The Chattanooga Chamber of Commerce is spearheading a CEO Pledge for Racial Equity, a commitment by regional CEOs and managing leaders to intentionally enhance efforts to achieve equity of opportunity within organizations and the broader Chattanooga community.
“In Chattanooga, a CEO Pledge for Racial Equity will grow business, drive accountability and increase innovation,” said Lorne Steedley, Vice President of Diversity and Inclusive Growth, Chattanooga Chamber. “Starting with an organizational assessment, CEOs and managing leaders can take a deeper dive to focus on talent, performance management, leadership development and workforce culture. The outcome of these efforts will yield internal and external performance recommendations. These recommendations will promote competitiveness, enhance geographic attractiveness and drive economic growth.”
The WK Kellogg Foundation, Morgan Stanley and Citigroup report that the economic cost of inequity to African Americans is reported to be billions of dollars per year. This directly impacts GDP, employment, lending, education and health. A more equitable economy makes the business case for the growth and full participation of African-Americans and other communities of color in Chattanooga and Hamilton County.
“In order for Chattanooga to become the best city in the country, we have to ensure that we build a city that works for all our residents, especially those whose fortunes have been held back by years of systemic racism,” said Chattanooga Mayor Tim Kelly.
“The persistent gaps in black and white outcomes in Chattanooga are not only unjust, but expensive. This issue is holding us back from economic progress.

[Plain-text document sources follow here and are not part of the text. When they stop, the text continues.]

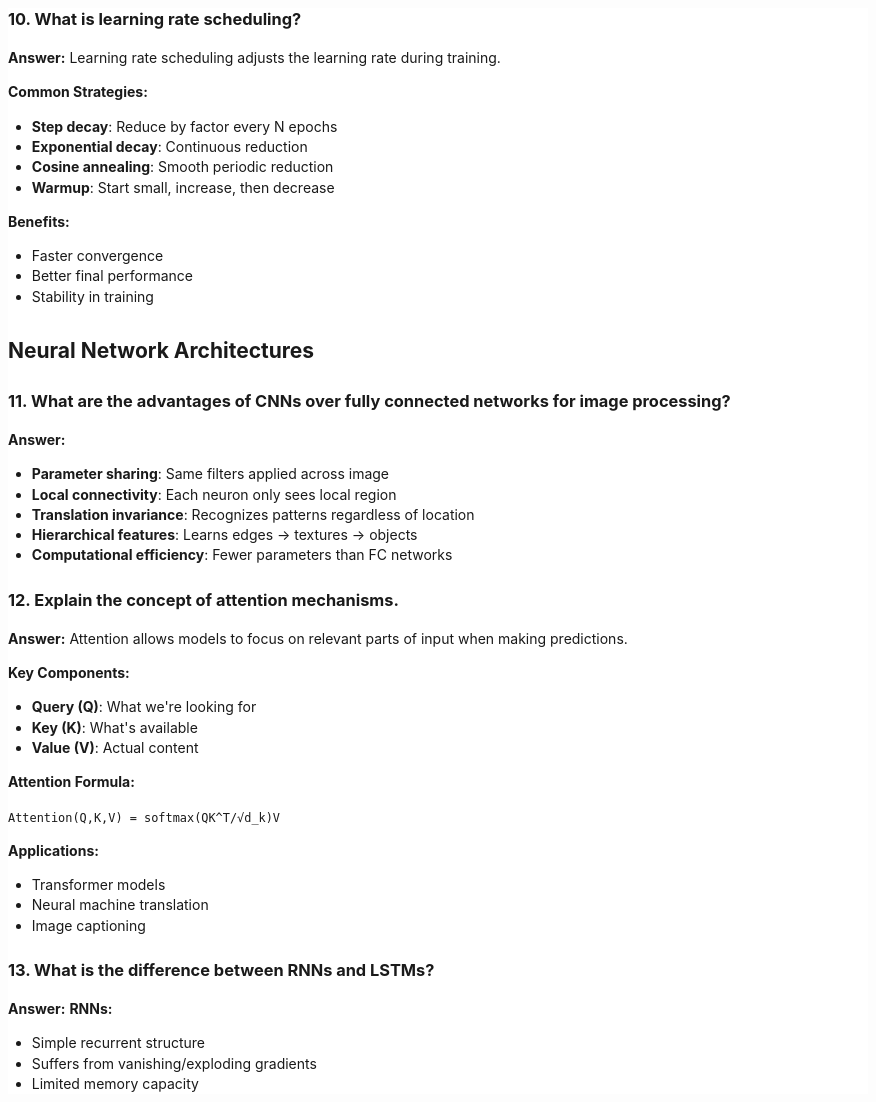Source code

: ### 10. What is learning rate scheduling?

**Answer:**
Learning rate scheduling adjusts the learning rate during training.

**Common Strategies:**
- **Step decay**: Reduce by factor every N epochs
- **Exponential decay**: Continuous reduction
- **Cosine annealing**: Smooth periodic reduction
- **Warmup**: Start small, increase, then decrease

**Benefits:**
- Faster convergence
- Better final performance
- Stability in training

## Neural Network Architectures

### 11. What are the advantages of CNNs over fully connected networks for image processing?

**Answer:**
- **Parameter sharing**: Same filters applied across image
- **Local connectivity**: Each neuron only sees local region
- **Translation invariance**: Recognizes patterns regardless of location
- **Hierarchical features**: Learns edges → textures → objects
- **Computational efficiency**: Fewer parameters than FC networks

### 12. Explain the concept of attention mechanisms.

**Answer:**
Attention allows models to focus on relevant parts of input when making predictions.

**Key Components:**
- **Query (Q)**: What we're looking for
- **Key (K)**: What's available
- **Value (V)**: Actual content

**Attention Formula:**
```
Attention(Q,K,V) = softmax(QK^T/√d_k)V
```

**Applications:**
- Transformer models
- Neural machine translation
- Image captioning

### 13. What is the difference between RNNs and LSTMs?

**Answer:**
**RNNs:**
- Simple recurrent structure
- Suffers from vanishing/exploding gradients
- Limited memory capacity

A people deprived of the opportunity to build wealth and advance are not only underachieving in what they can add to our collective wealth and stories of human capital, but we run the risk that they will eventually sink into hopelessness and despair. And that abandonment of hope tears at the social fabric that binds together our city’s families. We owe it to our neighbors, our businesses and our community to tackle the issue of racial equity because together we can accomplish so much more than we can apart,” Kelly said.
“This Pledge is about Chattanooga as a thriving community and location of opportunity and prosperity for all,” said Valoria Armstrong, Chamber Board Chair and American Water’s Chief Inclusion Officer and VP, External Affairs. “It supports talent retention, talent development and talent diversity, which are especially important in an environment that’s highly competitive for talent. Many companies, including American Water, are already engaging in inclusion, diversity and equity work in their own ways. Working together intentionally, developing new outreach and equity practices makes sense as we seek to advance the economic prosperity of our community.”
Many Chattanooga Chamber initiatives align with the CEO Pledge for Racial Equity. The Chattanooga Climbs five-year strategic plan advances economic development by focusing on jobs and talent. Jobs and talent are central to the success of the CEO Pledge for Racial Equity. Education initiative Chattanooga 2.0 complements Chattanooga Climbs by placing attention on essential components to workforce success: talent development, 21st century education and social and economic mobility.
“When combined with a CEO Pledge for Racial Equity, these initiatives frame a comprehensive approach to transform the economic landscape of Chattanooga and Hamilton County to include everyone,” said Christy Gillenwater, President and CEO, Chattanooga Chamber. “ We invite Chattanooga business leaders to take the Pledge to build a more inclusive economy.”
70 local business leaders have signed the pledge so far.
Take the pledge here.
This pledge is an important step in reaffirming U.S. Xpress is committed to racial equality and breaking down barriers that have existed for people of color for decades. While we still have a long way to go, we’re making strides towards becoming a more inclusive workplace. Last year, we launched a diversity & inclusion council which is led by a wide assortment of team members from different backgrounds and cultures. The council is rolling out great programming across the organization to get folks more involved and engaged in these important conversations. We’re also making deliberate efforts to spotlight not only people of color, but more women, and those from the LGBTQ community.
– Eric Fuller, President & CEO, U.S. Xpress Enterprises, Inc.
We must focus our attention to address the health disparities that have been highlighted during the COVID-19 pandemic. By signing the Chattanooga Chamber of Commerce’s Racial Equality Pledge, I am committing that CHI Memorial will work with the Chamber and other health organizations in our community to address known health disparities and create a road map to combat them.
As an organization, CHI Memorial’s board created a new committee that will have governance over diversity, health, and inclusion for our employees and patients. This committee will help guide how we address health disparities in our patients. As a CommonSpirit Health hospital system, we are excited to partner with Morehouse College of Medicine. This partnership will bring fourth-year medical students to CHI Memorial to complete their training and help increase the number of Black physicians in healthcare and in our community.